At Nevada State College all of the non-STEM students complete our Intro to College Math course. Just a few years ago that course spent 80% of its time on step 2. Students consistently rated the course poorly and felt that the material was irrelevant. They were correct in their assessment. It was time to make a change. We knew that most of these students would have only a single college level math course and that many had never had a positive math experience in their entire education up to that point. We redesigned the course from the ground up with the goal of giving them one good math experience.

• If we couldn’t answer the question “When am I ever gonna use this?” then the topic didn’t belong in our course.
• If they could use the tool in the real world, then they could use the tool in the course. (They could use a calculator or even WolframAlpha, but not their friend.)
• Focus on interpretation and communication of ideas. Let a Desmos or another calculator do the work that computers are good at.
• Group work and communication play a big role; each day students turn in a group writeup of their solutions for the day.
• The class culminated in a project that required a portfolio and video presentation.

The course covers three topics.

• Probability and Statistics Topics include basic probability calculations, dependent and independent variables, conditional probability, expected value, basic statistics, normal curve calculations, and fraud detection.
• Consumer Math We might cover a topic like a mortgages and interest calculations during class, while the homework asks students to go online to look up homes 3 homes they might like to buy and then go use an online mortgage calculator to compute costs. Students would type up a neat report along with their recommendations on which home to buy. Other topics included credit, inflation, and other financing.
• Algebra and Modeling Topics included the algebra of functions, mastering parent function graphs, function transformations, curve fitting, and optimization.

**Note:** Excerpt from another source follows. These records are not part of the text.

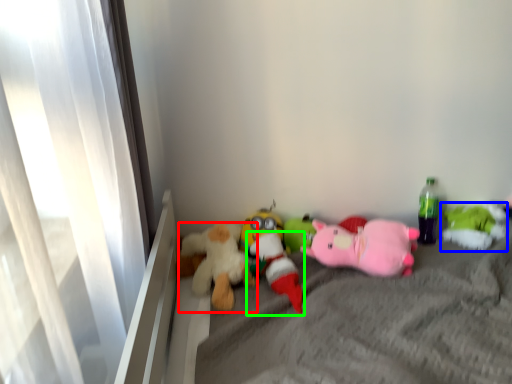
Question: Which object is positioned farthest from toy (highlighted by a red box)? Select from toy (highlighted by a blue box) and toy (highlighted by a green box).

Choices:
 (A) toy
 (B) toy

Answer: (A)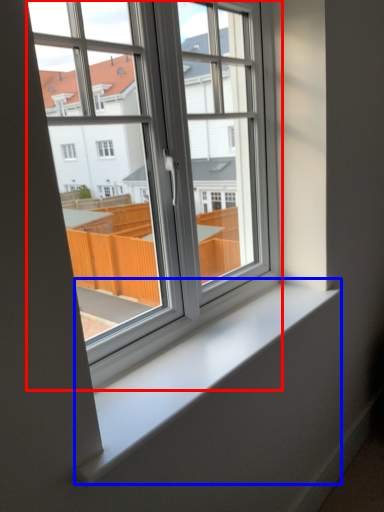
Question: Which point is further to the camera, window (highlighted by a red box) or window sill (highlighted by a blue box)?

Choices:
 (A) window
 (B) window sill

Answer: (B)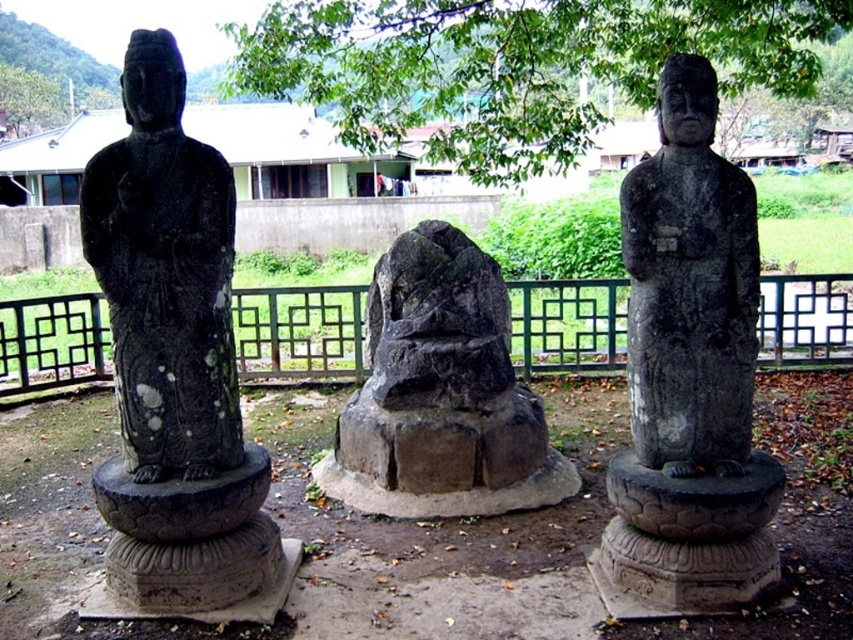
Question: Which object is closer to the camera taking this photo?

Choices:
 (A) black stone statue at left
 (B) green leafy tree at center
 (C) black stone statue at center

Answer: (A)

Question: Which point is closer to the camera?

Choices:
 (A) (570, 342)
 (B) (206, 275)
 (C) (718, 438)

Answer: (B)

Question: Does black stone statue at left lie in front of green leafy tree at center?

Choices:
 (A) no
 (B) yes

Answer: (B)

Question: Does green leafy tree at center come in front of black stone statue at center?

Choices:
 (A) yes
 (B) no

Answer: (B)

Question: Which of these objects is positioned closest to the black stone statue at center?

Choices:
 (A) black stone statue at left
 (B) black metal fence at center

Answer: (A)

Question: From the image, what is the correct spatial relationship of black stone statue at left in relation to black stone statue at center?

Choices:
 (A) right
 (B) left

Answer: (B)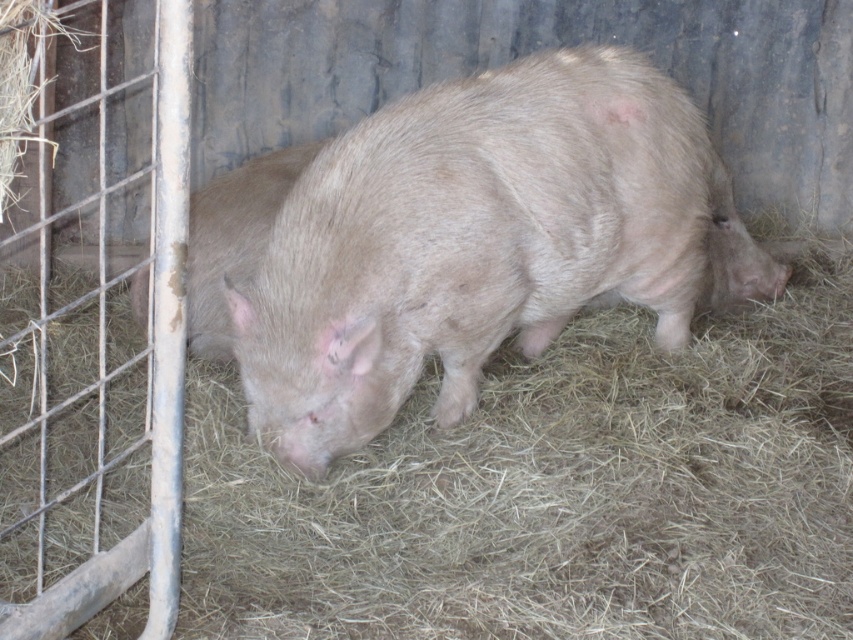
You are standing in the barn and need to place a new feeding trough. The fuzzy brown pig at center is currently at position coordinates 0.378, 0.566. Where should you place the trough so it is directly in front of the pig?

The fuzzy brown pig at center is located at point [482,241]. To place the feeding trough directly in front of it, position the trough at coordinates slightly ahead of [482,241] along the pig s line of sight, ensuring it is within the pig s reachable area.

A sample final project prompt is below.

Note that this question is a calculus level question that we are able to tackle in an introductory level course because of the modeling power offered by Desmos. We could never cover so many topics in a reasonable manner without having Desmos to rely on. Remember the typical student in this course is likely to have a strong math aversion, but we were able to expand the content and expectations in the course while increasing student satisfaction.

Elementary Algebra

As part of our efforts to help students get through their college level math courses as early as possible we built a 1-credit remedial Elementary Algebra course on top of our 3-credit Intro to College Math course (essentially replacing a 3-credit remedial course that took an extra semester with a 1-credit remedial course taken concurrently with a college level course). This course has 50% of the grade taken from EdReady (an online adaptive learning program that the state of Nevada Higher Ed system invested in, that takes place outside of class time) and 50% of the grade from completion of Desmos activities. The class meets every Friday in a computer lab so that all students are able to complete the activities on a desktop computer during class. Read a summary post on this course and its activities here.

The Future

Desmos offers all the advantages of a traditional calculator with very few downsides. Desmos is an ideal tool for the college classroom. Few of us carry a graphing calculator with us wherever we go, but Desmos is only a few clicks away. In my past six semesters I have not encountered a single college student who doesn’t have access to a laptop, tablet, or smart phone (though these devices could be checked out from the library if needed).

The focus of math education is changing to a more productive, applicable math. Strong computational skills and number sense will always important, but if you have to choose between a citizen who can interpret and evaluate data and models and a citizen who can calculate accurately and quickly, then you have an easy choice. I believe Desmos is the tool to help us make math meaningful and useful to our students and their future.